5. Python Example: Pedestrian Detection with OpenCV

This example demonstrates how to use OpenCV's pre-trained HOG detector for pedestrian detection in a video.

import cv2

# Initialize the HOG descriptor
hog = cv2.HOGDescriptor()

# Set the default people detector (trained HOG + SVM)
hog.setSVMDetector(cv2.HOGDescriptor_getDefaultPeopleDetector())

# Open the video file
cap = cv2.VideoCapture('video.mp4')

# Check if video opened successfully
if not cap.isOpened():
    print("Error: Could not open video file.")
    exit()

while cap.isOpened():
    # Read a frame from the video
    ret, frame = cap.read()

    # If frame is not read correctly, break the loop
    if not ret:
        break

    # Resize frame for faster processing (optional)
    frame = cv2.resize(frame, (640, 480))

    # Detect people in the frame
    # winStride: step size for sliding window, typically small
    # padding: adds padding to the image to detect objects near borders
    boxes, weights = hog.detectMultiScale(frame, winStride=(8, 8))

    # Draw bounding boxes around detected people
    for (x, y, w, h) in boxes:
        cv2.rectangle(frame, (x, y), (x + w, y + h), (0, 255, 0), 2) # Green rectangle

    # Display the resulting frame
    cv2.imshow("Pedestrian Detection", frame)

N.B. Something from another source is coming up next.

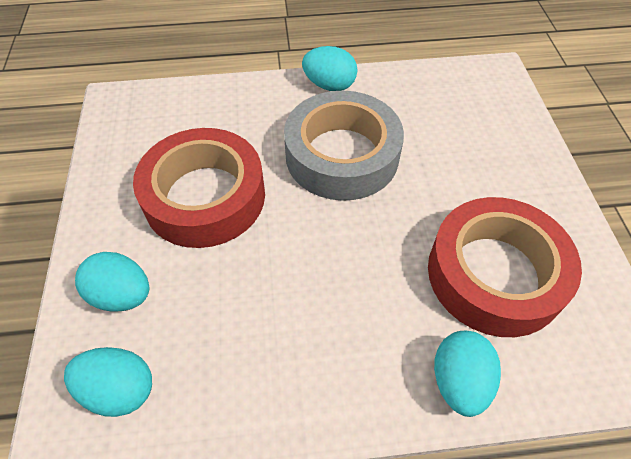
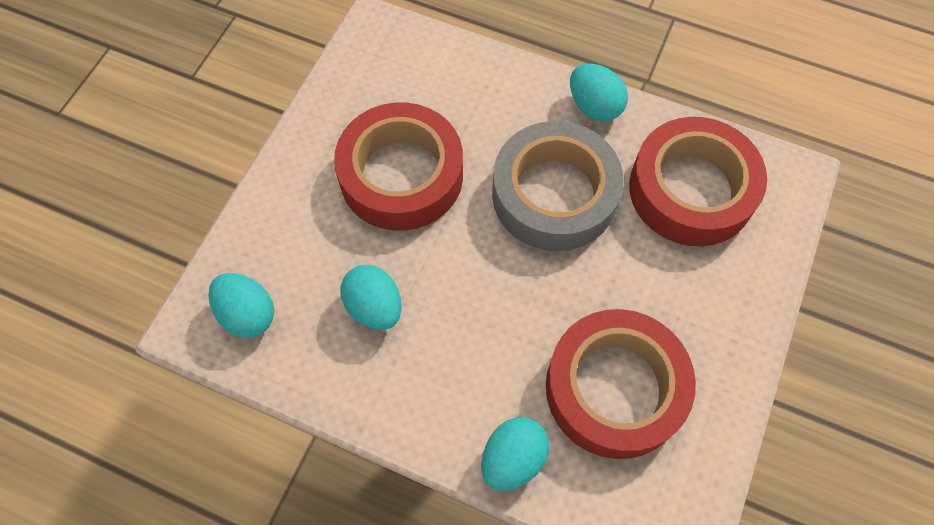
camera: 30 degrees right, 10 degrees up
(122, 295) = (286, 235): turquoise egg -> turquoise egg (374, 307)
(438, 109) = (691, 190): none -> red tape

    # Break the loop if 'ESC' key is pressed
    if cv2.waitKey(1) == 27:
        break

# Release the video capture object and close all windows
cap.release()
cv2.destroyAllWindows()

6. Notes for Face Detection

While HOG + SVM can be applied to face detection, modern state-of-the-art systems often leverage deep learning models (like Convolutional Neural Networks) for higher accuracy. However, for academic projects, lightweight systems, or specific use cases, you can train a custom SVM classifier using HOG features extracted from face datasets like Labeled Faces in the Wild (LFW).

7. Applications

The HOG + SVM approach has several practical applications:

• Pedestrian Detection: Crucial for autonomous vehicles and driver-assistance systems.
• Human Detection: Used in surveillance systems for monitoring and security.
• Face Detection: Can be employed in real-time video analysis and image processing.
• Crowd Analysis: Monitoring crowd density and behavior.

8. Pros and Cons

9. Related SEO Keywords

• HOG feature descriptor
• SVM classification algorithm
• HOG + SVM pedestrian detection
• Object detection using HOG
• OpenCV HOG people detector
• Support Vector Machine explained
• Human detection in video
• Face detection with HOG SVM
• Gradient orientation histogram
• Lightweight object detection models

10. Interview Questions

• What is the Histogram of Oriented Gradients (HOG) and how does it work?
• How does a Support Vector Machine (SVM) classify data?
• Why is HOG commonly combined with SVM for object detection?
• Explain the process of extracting HOG features from an image.
• How are gradients computed and used in HOG?
• What are the advantages and limitations of using HOG + SVM compared to deep learning methods?
• How does the HOG + SVM pipeline perform in pedestrian detection?
• Can HOG + SVM be used for face detection? If so, how would you approach it?
• What role do cells and blocks play in the HOG feature extraction process?
• How would you improve the accuracy of a HOG + SVM based detection system?